● **Task statement**
Reproduce the passage of the dollar article below from "Nov. 12 (Bloomberg)" to "as a refuge.", keeping every word and mark unchanged.

● **Excerpted passage**
---------------

Thursday, November 12, 2009

Dollar Trades Near 2-Week Low; Report May Show Growth in Europe

Nov. 12 (Bloomberg) -- The dollar traded near a two-week low against the euro before a report tomorrow forecast to show Europe’s economy expanded last quarter, damping demand for the U.S. currency as a refuge.

The yen weakened versus 11 of 16 major counterparts as Asian stocks extended a global rally, encouraging investors to buy higher-yielding assets. Australia’s dollar surged to a 15- month high after jobs unexpectedly gained in October

“Good economic data will keep weighing on the dollar,” said Takeshi Tokita, vice president of foreign-exchange sales at Mizuho Corporate Bank Ltd. in Tokyo. “The dollar is firmly in a downtrend.”

The U.S. currency fell to $1.5014 per euro at 9:40 a.m. in Tokyo from $1.4987 in New York yesterday, when it touched $1.5048, the lowest level since Oct. 26. The dollar bought 89.87 yen from 89.87 yen, and was at $1.6616 per pound from $1.6574.

---------------

● **Extracted data**

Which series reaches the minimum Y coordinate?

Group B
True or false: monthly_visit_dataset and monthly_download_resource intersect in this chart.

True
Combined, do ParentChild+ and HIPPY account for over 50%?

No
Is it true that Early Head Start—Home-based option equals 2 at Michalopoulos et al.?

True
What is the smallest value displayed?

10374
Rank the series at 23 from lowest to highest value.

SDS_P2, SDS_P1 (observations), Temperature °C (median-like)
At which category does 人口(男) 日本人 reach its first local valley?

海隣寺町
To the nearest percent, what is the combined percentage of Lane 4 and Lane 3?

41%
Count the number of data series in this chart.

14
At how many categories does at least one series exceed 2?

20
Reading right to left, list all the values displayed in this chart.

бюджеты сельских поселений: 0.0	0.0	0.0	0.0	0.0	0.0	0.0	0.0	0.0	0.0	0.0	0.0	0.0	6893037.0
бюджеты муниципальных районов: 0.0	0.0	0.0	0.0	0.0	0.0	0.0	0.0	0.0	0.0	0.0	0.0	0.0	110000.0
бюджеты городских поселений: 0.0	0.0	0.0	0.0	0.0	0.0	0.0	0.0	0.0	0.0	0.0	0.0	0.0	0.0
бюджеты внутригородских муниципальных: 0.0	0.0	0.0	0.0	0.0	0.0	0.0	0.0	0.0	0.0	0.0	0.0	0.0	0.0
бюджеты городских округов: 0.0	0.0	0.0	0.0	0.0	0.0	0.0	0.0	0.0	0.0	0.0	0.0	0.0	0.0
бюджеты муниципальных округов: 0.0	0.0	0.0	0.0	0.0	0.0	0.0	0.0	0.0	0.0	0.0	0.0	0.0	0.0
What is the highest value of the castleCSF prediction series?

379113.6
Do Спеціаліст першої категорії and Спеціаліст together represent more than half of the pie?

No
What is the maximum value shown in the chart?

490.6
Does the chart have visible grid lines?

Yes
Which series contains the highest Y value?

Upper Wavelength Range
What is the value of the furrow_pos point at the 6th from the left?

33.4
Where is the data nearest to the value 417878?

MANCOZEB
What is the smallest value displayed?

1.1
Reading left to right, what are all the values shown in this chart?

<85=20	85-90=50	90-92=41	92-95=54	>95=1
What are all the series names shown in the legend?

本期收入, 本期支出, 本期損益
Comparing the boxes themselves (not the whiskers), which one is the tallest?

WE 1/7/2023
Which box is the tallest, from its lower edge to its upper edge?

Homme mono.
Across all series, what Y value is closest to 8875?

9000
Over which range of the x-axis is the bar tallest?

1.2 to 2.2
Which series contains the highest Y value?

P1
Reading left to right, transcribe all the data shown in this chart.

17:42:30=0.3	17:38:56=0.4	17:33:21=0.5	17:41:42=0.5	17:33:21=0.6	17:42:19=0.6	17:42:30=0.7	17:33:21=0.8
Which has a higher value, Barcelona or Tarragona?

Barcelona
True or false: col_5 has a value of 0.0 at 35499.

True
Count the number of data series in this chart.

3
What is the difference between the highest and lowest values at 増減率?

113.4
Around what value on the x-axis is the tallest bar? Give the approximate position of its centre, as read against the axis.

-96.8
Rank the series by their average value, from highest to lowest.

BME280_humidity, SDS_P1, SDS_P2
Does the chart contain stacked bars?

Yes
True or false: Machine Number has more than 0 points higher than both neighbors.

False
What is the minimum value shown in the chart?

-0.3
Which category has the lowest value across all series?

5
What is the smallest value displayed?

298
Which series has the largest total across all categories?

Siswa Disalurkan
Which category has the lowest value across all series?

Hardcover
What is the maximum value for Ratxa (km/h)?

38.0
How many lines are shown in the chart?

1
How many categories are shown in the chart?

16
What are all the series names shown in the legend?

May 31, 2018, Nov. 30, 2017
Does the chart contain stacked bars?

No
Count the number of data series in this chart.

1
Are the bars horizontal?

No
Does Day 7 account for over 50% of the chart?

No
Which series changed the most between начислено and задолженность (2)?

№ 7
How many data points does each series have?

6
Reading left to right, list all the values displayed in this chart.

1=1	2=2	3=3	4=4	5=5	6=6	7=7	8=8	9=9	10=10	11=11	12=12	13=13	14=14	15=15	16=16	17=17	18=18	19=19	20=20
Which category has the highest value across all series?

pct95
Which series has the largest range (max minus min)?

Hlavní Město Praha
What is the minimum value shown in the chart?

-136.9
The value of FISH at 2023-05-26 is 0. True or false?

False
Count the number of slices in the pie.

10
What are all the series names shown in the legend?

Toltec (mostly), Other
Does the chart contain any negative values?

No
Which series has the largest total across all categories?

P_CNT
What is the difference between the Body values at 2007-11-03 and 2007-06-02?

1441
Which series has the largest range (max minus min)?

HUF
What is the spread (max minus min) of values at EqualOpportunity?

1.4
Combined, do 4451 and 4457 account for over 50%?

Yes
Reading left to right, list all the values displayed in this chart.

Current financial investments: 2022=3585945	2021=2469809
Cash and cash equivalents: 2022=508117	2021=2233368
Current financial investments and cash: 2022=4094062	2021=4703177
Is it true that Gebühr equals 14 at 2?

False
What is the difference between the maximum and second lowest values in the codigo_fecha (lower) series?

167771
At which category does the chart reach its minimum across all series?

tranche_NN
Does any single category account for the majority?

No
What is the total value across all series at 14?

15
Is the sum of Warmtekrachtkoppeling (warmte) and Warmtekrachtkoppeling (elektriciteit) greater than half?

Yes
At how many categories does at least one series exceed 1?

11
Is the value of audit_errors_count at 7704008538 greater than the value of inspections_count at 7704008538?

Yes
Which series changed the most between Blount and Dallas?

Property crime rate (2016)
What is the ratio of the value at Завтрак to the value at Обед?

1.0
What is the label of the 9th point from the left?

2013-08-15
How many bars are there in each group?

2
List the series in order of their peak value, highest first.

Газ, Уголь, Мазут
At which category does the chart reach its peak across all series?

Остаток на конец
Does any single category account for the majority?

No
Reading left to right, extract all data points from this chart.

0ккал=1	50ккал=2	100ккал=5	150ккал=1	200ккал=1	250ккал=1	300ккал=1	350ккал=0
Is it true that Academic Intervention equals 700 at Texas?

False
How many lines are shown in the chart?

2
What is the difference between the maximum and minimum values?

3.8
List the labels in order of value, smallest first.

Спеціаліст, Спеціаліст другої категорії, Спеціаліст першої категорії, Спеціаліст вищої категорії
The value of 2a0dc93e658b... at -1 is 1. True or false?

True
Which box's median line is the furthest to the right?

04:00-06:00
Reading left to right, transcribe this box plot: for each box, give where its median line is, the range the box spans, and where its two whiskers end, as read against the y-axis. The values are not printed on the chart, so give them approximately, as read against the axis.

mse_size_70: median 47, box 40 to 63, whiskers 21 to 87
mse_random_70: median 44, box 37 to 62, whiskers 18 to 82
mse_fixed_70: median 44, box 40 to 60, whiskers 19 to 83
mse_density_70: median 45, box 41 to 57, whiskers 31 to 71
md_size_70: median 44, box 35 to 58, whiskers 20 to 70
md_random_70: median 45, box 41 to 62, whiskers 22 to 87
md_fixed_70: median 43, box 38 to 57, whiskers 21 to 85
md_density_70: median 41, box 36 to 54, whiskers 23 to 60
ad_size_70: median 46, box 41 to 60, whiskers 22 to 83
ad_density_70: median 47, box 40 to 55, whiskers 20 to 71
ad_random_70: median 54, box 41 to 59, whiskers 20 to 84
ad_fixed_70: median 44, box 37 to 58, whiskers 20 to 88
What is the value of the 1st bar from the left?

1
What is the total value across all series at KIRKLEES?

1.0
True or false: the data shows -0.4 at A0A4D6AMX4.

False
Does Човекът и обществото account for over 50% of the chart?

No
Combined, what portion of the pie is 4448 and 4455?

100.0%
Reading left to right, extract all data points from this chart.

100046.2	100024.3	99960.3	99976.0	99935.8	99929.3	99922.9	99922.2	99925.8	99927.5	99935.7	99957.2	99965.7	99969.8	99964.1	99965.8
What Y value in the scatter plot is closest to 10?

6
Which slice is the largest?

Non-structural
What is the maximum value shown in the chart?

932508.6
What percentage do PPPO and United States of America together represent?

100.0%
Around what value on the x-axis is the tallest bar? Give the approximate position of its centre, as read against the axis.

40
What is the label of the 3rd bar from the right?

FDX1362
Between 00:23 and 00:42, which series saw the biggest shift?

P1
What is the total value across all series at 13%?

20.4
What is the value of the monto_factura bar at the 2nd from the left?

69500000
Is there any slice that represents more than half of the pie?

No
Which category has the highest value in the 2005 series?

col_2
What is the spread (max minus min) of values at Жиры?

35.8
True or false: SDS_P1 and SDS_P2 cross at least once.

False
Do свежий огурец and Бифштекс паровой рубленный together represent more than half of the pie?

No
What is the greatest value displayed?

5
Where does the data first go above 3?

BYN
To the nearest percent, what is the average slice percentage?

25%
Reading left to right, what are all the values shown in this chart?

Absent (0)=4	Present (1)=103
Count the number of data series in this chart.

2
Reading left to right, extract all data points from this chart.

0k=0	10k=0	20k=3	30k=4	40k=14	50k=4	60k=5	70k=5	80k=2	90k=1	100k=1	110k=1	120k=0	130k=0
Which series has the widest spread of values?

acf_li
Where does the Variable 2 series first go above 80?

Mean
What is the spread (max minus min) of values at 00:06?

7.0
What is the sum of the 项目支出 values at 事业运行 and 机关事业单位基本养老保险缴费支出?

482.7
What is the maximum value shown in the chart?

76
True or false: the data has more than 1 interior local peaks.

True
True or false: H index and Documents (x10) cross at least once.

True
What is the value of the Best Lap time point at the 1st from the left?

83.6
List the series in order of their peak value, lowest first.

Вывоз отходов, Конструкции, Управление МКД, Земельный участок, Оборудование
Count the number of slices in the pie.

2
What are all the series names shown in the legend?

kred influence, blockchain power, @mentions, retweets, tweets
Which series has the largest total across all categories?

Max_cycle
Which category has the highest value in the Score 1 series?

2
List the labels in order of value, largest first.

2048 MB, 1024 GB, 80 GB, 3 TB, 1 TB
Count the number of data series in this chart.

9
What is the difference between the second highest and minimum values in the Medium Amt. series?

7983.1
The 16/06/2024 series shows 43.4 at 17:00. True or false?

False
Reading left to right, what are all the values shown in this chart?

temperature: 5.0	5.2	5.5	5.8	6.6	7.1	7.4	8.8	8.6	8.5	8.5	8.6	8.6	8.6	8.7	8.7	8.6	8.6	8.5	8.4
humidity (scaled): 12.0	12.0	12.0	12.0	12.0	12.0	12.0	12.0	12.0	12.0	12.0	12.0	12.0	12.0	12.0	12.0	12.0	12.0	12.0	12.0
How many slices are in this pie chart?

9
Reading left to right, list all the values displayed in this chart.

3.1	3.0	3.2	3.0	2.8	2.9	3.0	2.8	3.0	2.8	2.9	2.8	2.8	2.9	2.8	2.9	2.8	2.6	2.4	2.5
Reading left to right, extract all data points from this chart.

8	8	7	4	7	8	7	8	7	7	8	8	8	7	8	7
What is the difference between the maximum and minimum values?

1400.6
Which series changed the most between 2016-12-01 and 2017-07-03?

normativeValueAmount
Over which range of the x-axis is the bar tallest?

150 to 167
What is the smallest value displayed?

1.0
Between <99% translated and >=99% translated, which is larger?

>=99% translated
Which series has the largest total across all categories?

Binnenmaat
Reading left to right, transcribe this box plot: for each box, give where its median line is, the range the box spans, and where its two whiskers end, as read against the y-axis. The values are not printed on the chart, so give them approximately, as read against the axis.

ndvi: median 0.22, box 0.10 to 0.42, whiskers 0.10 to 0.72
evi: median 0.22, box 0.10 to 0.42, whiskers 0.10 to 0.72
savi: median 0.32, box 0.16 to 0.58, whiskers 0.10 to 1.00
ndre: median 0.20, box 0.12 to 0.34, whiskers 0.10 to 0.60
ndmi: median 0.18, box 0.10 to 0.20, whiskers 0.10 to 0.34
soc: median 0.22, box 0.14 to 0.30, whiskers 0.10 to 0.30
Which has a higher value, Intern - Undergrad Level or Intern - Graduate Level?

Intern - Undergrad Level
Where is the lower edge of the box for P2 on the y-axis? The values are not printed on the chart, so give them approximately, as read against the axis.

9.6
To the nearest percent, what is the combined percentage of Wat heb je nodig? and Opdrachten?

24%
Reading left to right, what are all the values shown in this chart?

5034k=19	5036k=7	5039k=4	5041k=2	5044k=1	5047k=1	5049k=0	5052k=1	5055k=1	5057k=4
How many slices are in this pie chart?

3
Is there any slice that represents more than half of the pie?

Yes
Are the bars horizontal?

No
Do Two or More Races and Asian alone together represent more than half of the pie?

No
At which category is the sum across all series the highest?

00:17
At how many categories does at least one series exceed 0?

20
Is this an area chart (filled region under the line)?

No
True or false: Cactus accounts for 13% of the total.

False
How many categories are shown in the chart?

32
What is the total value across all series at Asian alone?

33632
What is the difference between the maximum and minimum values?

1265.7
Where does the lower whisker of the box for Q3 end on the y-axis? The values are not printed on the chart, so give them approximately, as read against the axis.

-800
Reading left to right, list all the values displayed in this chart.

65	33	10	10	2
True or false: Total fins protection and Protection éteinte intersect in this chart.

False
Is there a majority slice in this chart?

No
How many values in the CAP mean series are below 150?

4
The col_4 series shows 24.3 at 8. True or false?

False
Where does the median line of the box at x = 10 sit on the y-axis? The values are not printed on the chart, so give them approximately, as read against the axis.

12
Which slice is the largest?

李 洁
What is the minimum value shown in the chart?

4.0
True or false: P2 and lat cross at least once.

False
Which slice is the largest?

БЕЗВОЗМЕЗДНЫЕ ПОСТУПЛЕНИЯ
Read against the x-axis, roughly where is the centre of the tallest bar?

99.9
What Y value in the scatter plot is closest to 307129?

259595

---------------

● **Answer space**
Nov. 12 (Bloomberg) -- The dollar traded near a two-week low against the euro before a report tomorrow forecast to show Europe’s economy expanded last quarter, damping demand for the U.S. currency as a refuge.